Net::Pcap is brilliant. As someone who regularly uses wireshark and other tools to inspect and debug networking problems, it's joyous to write something in Perl to do this for me automatically. I regularly use Net::Pcap to watch traffic flows on my machines and monitor them for interesting conditions and data.
One of the signs of a great module is that I don't have to even read the documentation to have it do what I want. That's exactly the case with Alien::wxWidgets. I unpacked it, built it, used the defaults, and now I have wxWidgets installed on ActiveState Perl 5.10 on Windows. Perfect!
I love Module::Install. I can develop code with a sensible build system that gets packaged up right alongside my module. I don't need to worry about what happens if the end-user has an old version of the build system, since I can control exactly which one gets used.
If I find bugs in Module::Install that cause my killer robots to unpack correctly and think they're chickens, then I can create bugfixes and ship them with my modules immediately. There's no awkward waiting for those bugfixes to be integrated into the upstream Module::Install releases (although they get integrated pretty quickly).
The end result is both myself and my users can spend less time with build tool headaches and malfunctioning minions, and more time building an army of killer robots to take over the world. Thanks Module::Install!
Works out of the box, minimal dependencies, beautifully documented, with an easy to use API. I went from nothing to having fully working reCAPTCHA support on my site in less than 30 minutes, which included registering on the reCAPTCHA site and using dh-make-perl to build the module into a .deb fiile.
PAR::Packer, and 'pp' in particular, are nothing short of brilliance. In the course of a lunch-break, I was able to go from having a tangle of code that relied upon so many exotic dependencies that it was impossible to install on another machine, to having a beautiful, single .exe that could be dropped onto a bare Windows desktop and double-clicked.
If you've been suffering from dependency headaches when deploying your code, then 'pp' can provide swift and effective relief. It's better than chocolate.
BSD::Resource allowed me to go from nothing to being able to trap core dumps in a matter of a few minutes. With no external dependencies, installing BSD::Resource is a breeze, and only a quick skim of the documentation was needed to determine how to increase the resource limits I was after.
While the documentation is a little brief, and the Create() call not returning the process object has thrown me a few times, Win32::Process provides a simple and straightforward way of starting a process under Windows.
Given that it comes bundled with the widely distributed ActiveState Perl, this makes Win32::Process an excellent choice for process manipulation which I regularly use in my own work.

Information supplied

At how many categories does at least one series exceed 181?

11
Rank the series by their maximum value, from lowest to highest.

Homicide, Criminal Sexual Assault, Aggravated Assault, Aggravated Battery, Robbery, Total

Problem to work on
Copy out the Perl module reviews above in full, word for word, with every line unchanged.

Problem solution
Net::Pcap is brilliant. As someone who regularly uses wireshark and other tools to inspect and debug networking problems, it's joyous to write something in Perl to do this for me automatically. I regularly use Net::Pcap to watch traffic flows on my machines and monitor them for interesting conditions and data.
One of the signs of a great module is that I don't have to even read the documentation to have it do what I want. That's exactly the case with Alien::wxWidgets. I unpacked it, built it, used the defaults, and now I have wxWidgets installed on ActiveState Perl 5.10 on Windows. Perfect!
I love Module::Install. I can develop code with a sensible build system that gets packaged up right alongside my module. I don't need to worry about what happens if the end-user has an old version of the build system, since I can control exactly which one gets used.
If I find bugs in Module::Install that cause my killer robots to unpack correctly and think they're chickens, then I can create bugfixes and ship them with my modules immediately. There's no awkward waiting for those bugfixes to be integrated into the upstream Module::Install releases (although they get integrated pretty quickly).
The end result is both myself and my users can spend less time with build tool headaches and malfunctioning minions, and more time building an army of killer robots to take over the world. Thanks Module::Install!
Works out of the box, minimal dependencies, beautifully documented, with an easy to use API. I went from nothing to having fully working reCAPTCHA support on my site in less than 30 minutes, which included registering on the reCAPTCHA site and using dh-make-perl to build the module into a .deb fiile.
PAR::Packer, and 'pp' in particular, are nothing short of brilliance. In the course of a lunch-break, I was able to go from having a tangle of code that relied upon so many exotic dependencies that it was impossible to install on another machine, to having a beautiful, single .exe that could be dropped onto a bare Windows desktop and double-clicked.
If you've been suffering from dependency headaches when deploying your code, then 'pp' can provide swift and effective relief. It's better than chocolate.
BSD::Resource allowed me to go from nothing to being able to trap core dumps in a matter of a few minutes. With no external dependencies, installing BSD::Resource is a breeze, and only a quick skim of the documentation was needed to determine how to increase the resource limits I was after.
While the documentation is a little brief, and the Create() call not returning the process object has thrown me a few times, Win32::Process provides a simple and straightforward way of starting a process under Windows.
Given that it comes bundled with the widely distributed ActiveState Perl, this makes Win32::Process an excellent choice for process manipulation which I regularly use in my own work.